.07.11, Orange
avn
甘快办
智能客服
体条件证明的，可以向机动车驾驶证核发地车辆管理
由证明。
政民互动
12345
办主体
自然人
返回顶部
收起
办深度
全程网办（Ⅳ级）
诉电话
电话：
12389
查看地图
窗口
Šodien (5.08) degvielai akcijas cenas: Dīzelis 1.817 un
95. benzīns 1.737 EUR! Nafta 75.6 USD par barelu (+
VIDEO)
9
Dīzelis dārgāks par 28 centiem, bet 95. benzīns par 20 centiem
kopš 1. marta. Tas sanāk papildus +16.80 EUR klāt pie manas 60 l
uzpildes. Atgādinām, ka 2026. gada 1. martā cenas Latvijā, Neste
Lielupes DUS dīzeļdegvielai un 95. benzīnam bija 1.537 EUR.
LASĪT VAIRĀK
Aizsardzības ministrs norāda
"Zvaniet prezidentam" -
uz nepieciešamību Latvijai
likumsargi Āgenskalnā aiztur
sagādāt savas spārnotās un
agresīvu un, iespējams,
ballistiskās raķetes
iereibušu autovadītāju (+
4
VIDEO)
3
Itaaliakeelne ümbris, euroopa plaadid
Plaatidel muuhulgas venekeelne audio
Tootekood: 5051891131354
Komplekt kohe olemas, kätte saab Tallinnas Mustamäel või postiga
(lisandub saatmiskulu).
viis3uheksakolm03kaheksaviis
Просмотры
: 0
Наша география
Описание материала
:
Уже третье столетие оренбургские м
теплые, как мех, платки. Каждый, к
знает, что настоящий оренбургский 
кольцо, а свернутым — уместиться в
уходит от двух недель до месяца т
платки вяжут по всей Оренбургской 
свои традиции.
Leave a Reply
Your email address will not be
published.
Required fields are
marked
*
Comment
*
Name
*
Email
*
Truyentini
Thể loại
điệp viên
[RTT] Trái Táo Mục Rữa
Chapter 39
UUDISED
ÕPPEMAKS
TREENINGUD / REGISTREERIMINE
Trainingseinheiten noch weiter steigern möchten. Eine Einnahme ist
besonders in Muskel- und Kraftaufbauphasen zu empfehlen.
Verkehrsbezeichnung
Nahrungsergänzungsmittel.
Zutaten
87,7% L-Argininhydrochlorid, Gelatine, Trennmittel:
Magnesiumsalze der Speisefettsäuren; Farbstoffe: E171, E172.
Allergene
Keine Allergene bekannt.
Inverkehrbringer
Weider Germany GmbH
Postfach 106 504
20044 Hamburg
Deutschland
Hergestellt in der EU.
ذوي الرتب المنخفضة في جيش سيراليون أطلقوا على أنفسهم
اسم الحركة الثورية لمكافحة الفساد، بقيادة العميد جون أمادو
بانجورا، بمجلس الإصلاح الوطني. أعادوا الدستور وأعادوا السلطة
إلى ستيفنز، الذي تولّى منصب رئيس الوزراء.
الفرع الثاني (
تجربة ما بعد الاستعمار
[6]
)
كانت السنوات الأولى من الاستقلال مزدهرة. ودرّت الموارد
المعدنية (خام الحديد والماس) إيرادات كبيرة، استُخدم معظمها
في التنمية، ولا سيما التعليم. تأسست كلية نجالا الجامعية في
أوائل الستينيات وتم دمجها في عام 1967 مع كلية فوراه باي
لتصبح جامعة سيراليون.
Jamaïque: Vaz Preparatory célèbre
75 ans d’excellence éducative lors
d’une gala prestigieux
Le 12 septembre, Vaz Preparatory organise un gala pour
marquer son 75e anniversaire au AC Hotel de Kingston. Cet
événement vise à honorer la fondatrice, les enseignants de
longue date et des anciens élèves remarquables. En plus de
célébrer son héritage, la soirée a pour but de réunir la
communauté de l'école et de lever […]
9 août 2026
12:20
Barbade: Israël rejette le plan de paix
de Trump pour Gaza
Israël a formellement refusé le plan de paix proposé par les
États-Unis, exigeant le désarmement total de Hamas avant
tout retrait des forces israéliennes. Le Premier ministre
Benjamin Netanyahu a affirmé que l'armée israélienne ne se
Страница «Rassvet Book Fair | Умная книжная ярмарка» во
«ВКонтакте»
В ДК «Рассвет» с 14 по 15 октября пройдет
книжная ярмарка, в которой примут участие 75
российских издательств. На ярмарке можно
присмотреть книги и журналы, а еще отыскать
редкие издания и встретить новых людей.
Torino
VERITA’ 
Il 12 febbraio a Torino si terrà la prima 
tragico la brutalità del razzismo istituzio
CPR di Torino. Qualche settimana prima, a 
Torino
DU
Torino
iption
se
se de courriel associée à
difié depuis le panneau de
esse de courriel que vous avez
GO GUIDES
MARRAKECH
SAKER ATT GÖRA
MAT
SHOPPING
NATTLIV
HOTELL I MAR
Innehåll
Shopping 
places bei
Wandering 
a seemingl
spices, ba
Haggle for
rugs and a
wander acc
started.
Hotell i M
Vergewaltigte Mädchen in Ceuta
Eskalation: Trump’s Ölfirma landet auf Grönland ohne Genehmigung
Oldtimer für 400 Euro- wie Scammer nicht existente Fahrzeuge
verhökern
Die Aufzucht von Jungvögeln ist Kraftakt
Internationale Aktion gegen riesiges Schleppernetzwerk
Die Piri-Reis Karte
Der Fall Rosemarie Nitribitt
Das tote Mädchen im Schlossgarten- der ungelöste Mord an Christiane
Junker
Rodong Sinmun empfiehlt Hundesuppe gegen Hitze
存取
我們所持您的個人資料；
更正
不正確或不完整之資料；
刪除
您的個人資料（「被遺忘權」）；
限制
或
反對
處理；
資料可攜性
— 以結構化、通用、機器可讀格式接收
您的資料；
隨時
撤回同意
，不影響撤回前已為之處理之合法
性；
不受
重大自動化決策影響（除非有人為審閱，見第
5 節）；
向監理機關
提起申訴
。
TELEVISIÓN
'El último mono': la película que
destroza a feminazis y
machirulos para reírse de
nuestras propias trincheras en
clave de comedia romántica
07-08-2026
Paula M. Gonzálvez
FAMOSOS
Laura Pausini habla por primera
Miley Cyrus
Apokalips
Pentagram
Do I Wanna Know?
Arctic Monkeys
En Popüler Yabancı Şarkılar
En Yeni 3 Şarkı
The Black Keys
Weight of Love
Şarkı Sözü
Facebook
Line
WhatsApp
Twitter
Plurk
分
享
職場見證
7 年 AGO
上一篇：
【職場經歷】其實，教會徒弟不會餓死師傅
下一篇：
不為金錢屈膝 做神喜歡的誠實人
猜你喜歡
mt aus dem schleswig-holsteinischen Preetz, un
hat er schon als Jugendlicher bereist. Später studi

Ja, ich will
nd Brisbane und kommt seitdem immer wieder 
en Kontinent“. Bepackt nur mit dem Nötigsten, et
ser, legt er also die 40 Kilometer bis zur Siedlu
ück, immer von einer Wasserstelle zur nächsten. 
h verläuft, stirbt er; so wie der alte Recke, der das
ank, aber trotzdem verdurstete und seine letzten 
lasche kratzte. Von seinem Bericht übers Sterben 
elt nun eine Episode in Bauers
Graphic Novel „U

========

• [OBJETIVO DE LA TAREA] Duplica sin ningún cambio todas las líneas de las filas anteriores.

• [SOLUCIÓN DEL PROBLEMA]
.07.11, Orange
avn
甘快办
智能客服
体条件证明的，可以向机动车驾驶证核发地车辆管理
由证明。
政民互动
12345
办主体
自然人
返回顶部
收起
办深度
全程网办（Ⅳ级）
诉电话
电话：
12389
查看地图
窗口
Šodien (5.08) degvielai akcijas cenas: Dīzelis 1.817 un
95. benzīns 1.737 EUR! Nafta 75.6 USD par barelu (+
VIDEO)
9
Dīzelis dārgāks par 28 centiem, bet 95. benzīns par 20 centiem
kopš 1. marta. Tas sanāk papildus +16.80 EUR klāt pie manas 60 l
uzpildes. Atgādinām, ka 2026. gada 1. martā cenas Latvijā, Neste
Lielupes DUS dīzeļdegvielai un 95. benzīnam bija 1.537 EUR.
LASĪT VAIRĀK
Aizsardzības ministrs norāda
"Zvaniet prezidentam" -
uz nepieciešamību Latvijai
likumsargi Āgenskalnā aiztur
sagādāt savas spārnotās un
agresīvu un, iespējams,
ballistiskās raķetes
iereibušu autovadītāju (+
4
VIDEO)
3
Itaaliakeelne ümbris, euroopa plaadid
Plaatidel muuhulgas venekeelne audio
Tootekood: 5051891131354
Komplekt kohe olemas, kätte saab Tallinnas Mustamäel või postiga
(lisandub saatmiskulu).
viis3uheksakolm03kaheksaviis
Просмотры
: 0
Наша география
Описание материала
:
Уже третье столетие оренбургские м
теплые, как мех, платки. Каждый, к
знает, что настоящий оренбургский 
кольцо, а свернутым — уместиться в
уходит от двух недель до месяца т
платки вяжут по всей Оренбургской 
свои традиции.
Leave a Reply
Your email address will not be
published.
Required fields are
marked
*
Comment
*
Name
*
Email
*
Truyentini
Thể loại
điệp viên
[RTT] Trái Táo Mục Rữa
Chapter 39
UUDISED
ÕPPEMAKS
TREENINGUD / REGISTREERIMINE
Trainingseinheiten noch weiter steigern möchten. Eine Einnahme ist
besonders in Muskel- und Kraftaufbauphasen zu empfehlen.
Verkehrsbezeichnung
Nahrungsergänzungsmittel.
Zutaten
87,7% L-Argininhydrochlorid, Gelatine, Trennmittel:
Magnesiumsalze der Speisefettsäuren; Farbstoffe: E171, E172.
Allergene
Keine Allergene bekannt.
Inverkehrbringer
Weider Germany GmbH
Postfach 106 504
20044 Hamburg
Deutschland
Hergestellt in der EU.
ذوي الرتب المنخفضة في جيش سيراليون أطلقوا على أنفسهم
اسم الحركة الثورية لمكافحة الفساد، بقيادة العميد جون أمادو
بانجورا، بمجلس الإصلاح الوطني. أعادوا الدستور وأعادوا السلطة
إلى ستيفنز، الذي تولّى منصب رئيس الوزراء.
الفرع الثاني (
تجربة ما بعد الاستعمار
[6]
)
كانت السنوات الأولى من الاستقلال مزدهرة. ودرّت الموارد
المعدنية (خام الحديد والماس) إيرادات كبيرة، استُخدم معظمها
في التنمية، ولا سيما التعليم. تأسست كلية نجالا الجامعية في
أوائل الستينيات وتم دمجها في عام 1967 مع كلية فوراه باي
لتصبح جامعة سيراليون.
Jamaïque: Vaz Preparatory célèbre
75 ans d’excellence éducative lors
d’une gala prestigieux
Le 12 septembre, Vaz Preparatory organise un gala pour
marquer son 75e anniversaire au AC Hotel de Kingston. Cet
événement vise à honorer la fondatrice, les enseignants de
longue date et des anciens élèves remarquables. En plus de
célébrer son héritage, la soirée a pour but de réunir la
communauté de l'école et de lever […]
9 août 2026
12:20
Barbade: Israël rejette le plan de paix
de Trump pour Gaza
Israël a formellement refusé le plan de paix proposé par les
États-Unis, exigeant le désarmement total de Hamas avant
tout retrait des forces israéliennes. Le Premier ministre
Benjamin Netanyahu a affirmé que l'armée israélienne ne se
Страница «Rassvet Book Fair | Умная книжная ярмарка» во
«ВКонтакте»
В ДК «Рассвет» с 14 по 15 октября пройдет
книжная ярмарка, в которой примут участие 75
российских издательств. На ярмарке можно
присмотреть книги и журналы, а еще отыскать
редкие издания и встретить новых людей.
Torino
VERITA’ 
Il 12 febbraio a Torino si terrà la prima 
tragico la brutalità del razzismo istituzio
CPR di Torino. Qualche settimana prima, a 
Torino
DU
Torino
iption
se
se de courriel associée à
difié depuis le panneau de
esse de courriel que vous avez
GO GUIDES
MARRAKECH
SAKER ATT GÖRA
MAT
SHOPPING
NATTLIV
HOTELL I MAR
Innehåll
Shopping 
places bei
Wandering 
a seemingl
spices, ba
Haggle for
rugs and a
wander acc
started.
Hotell i M
Vergewaltigte Mädchen in Ceuta
Eskalation: Trump’s Ölfirma landet auf Grönland ohne Genehmigung
Oldtimer für 400 Euro- wie Scammer nicht existente Fahrzeuge
verhökern
Die Aufzucht von Jungvögeln ist Kraftakt
Internationale Aktion gegen riesiges Schleppernetzwerk
Die Piri-Reis Karte
Der Fall Rosemarie Nitribitt
Das tote Mädchen im Schlossgarten- der ungelöste Mord an Christiane
Junker
Rodong Sinmun empfiehlt Hundesuppe gegen Hitze
存取
我們所持您的個人資料；
更正
不正確或不完整之資料；
刪除
您的個人資料（「被遺忘權」）；
限制
或
反對
處理；
資料可攜性
— 以結構化、通用、機器可讀格式接收
您的資料；
隨時
撤回同意
，不影響撤回前已為之處理之合法
性；
不受
重大自動化決策影響（除非有人為審閱，見第
5 節）；
向監理機關
提起申訴
。
TELEVISIÓN
'El último mono': la película que
destroza a feminazis y
machirulos para reírse de
nuestras propias trincheras en
clave de comedia romántica
07-08-2026
Paula M. Gonzálvez
FAMOSOS
Laura Pausini habla por primera
Miley Cyrus
Apokalips
Pentagram
Do I Wanna Know?
Arctic Monkeys
En Popüler Yabancı Şarkılar
En Yeni 3 Şarkı
The Black Keys
Weight of Love
Şarkı Sözü
Facebook
Line
WhatsApp
Twitter
Plurk
分
享
職場見證
7 年 AGO
上一篇：
【職場經歷】其實，教會徒弟不會餓死師傅
下一篇：
不為金錢屈膝 做神喜歡的誠實人
猜你喜歡
mt aus dem schleswig-holsteinischen Preetz, un
hat er schon als Jugendlicher bereist. Später studi

Ja, ich will
nd Brisbane und kommt seitdem immer wieder 
en Kontinent“. Bepackt nur mit dem Nötigsten, et
ser, legt er also die 40 Kilometer bis zur Siedlu
ück, immer von einer Wasserstelle zur nächsten. 
h verläuft, stirbt er; so wie der alte Recke, der das
ank, aber trotzdem verdurstete und seine letzten 
lasche kratzte. Von seinem Bericht übers Sterben 
elt nun eine Episode in Bauers
Graphic Novel „U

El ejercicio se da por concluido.